From Navigating the Code: How Revolutionary Technology Transforms the Patient-Physician Journey

Healthcare is undoubtedly one of our most complex industries, with its many inputs and outputs and impact on patients, families, and the people caring for them. Twenty-first-century healthcare is our country’s most challenging industry, beset by disparate forces from all sides, including governments, payors, and providers. To address these challenges, we must change. Change our technology systems. Change our processes and workflows. And change our expectations.

Humans have a predisposed resistance to change, but to improve healthcare, we must overcome that resistance.

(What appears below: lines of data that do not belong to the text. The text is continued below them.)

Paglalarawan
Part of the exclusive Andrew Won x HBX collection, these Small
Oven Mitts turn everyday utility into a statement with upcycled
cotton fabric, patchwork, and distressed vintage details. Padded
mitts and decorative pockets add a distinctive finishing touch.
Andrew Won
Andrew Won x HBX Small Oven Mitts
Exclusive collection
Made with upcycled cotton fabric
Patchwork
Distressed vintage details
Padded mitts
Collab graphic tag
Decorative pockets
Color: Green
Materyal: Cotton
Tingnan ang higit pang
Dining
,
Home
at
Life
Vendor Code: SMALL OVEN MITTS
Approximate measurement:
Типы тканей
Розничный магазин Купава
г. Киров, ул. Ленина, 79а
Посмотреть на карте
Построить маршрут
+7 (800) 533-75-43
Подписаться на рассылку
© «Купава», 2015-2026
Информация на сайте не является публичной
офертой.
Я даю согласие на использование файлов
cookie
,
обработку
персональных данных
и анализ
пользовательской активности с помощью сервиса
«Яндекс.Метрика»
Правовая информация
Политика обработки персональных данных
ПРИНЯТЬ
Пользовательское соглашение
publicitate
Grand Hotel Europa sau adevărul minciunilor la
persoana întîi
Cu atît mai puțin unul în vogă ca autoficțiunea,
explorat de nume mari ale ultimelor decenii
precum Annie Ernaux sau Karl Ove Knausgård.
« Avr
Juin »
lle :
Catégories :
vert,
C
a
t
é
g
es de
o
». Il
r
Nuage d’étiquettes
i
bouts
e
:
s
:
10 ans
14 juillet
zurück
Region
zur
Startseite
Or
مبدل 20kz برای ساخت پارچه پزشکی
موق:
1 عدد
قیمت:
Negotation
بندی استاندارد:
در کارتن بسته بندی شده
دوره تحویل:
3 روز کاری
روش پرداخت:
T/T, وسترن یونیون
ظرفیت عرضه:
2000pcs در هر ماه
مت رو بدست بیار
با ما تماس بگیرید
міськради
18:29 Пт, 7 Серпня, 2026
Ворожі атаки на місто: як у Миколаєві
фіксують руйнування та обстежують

And we must pair our willingness to change with a similar enthusiasm to adapt. Change and adaptation work synergistically. Luckily, humans are good at adaptation, which is the most significant reason for our success as a species. We can apply the natural selection that has led to the success of our species to healthcare.

We must change as individuals to change our healthcare processes to serve patients best. We must work as hard as possible to remove inefficiencies, disorder, randomness, and chaos from our workflows. And we must replace undisciplined, unscientific medical-care delivery with fully informed, data-driven healthcare and shift away from episodic medical practice to a value-based delivery system.
Charles Darwin, writing in On the Origin of Species, put it this way:

“It is not the most intellectual of the species that survives; it is not the strongest that survives; but the species that survives is the one that is able to adapt to and to adjust best to the changing environment in which it finds itself.”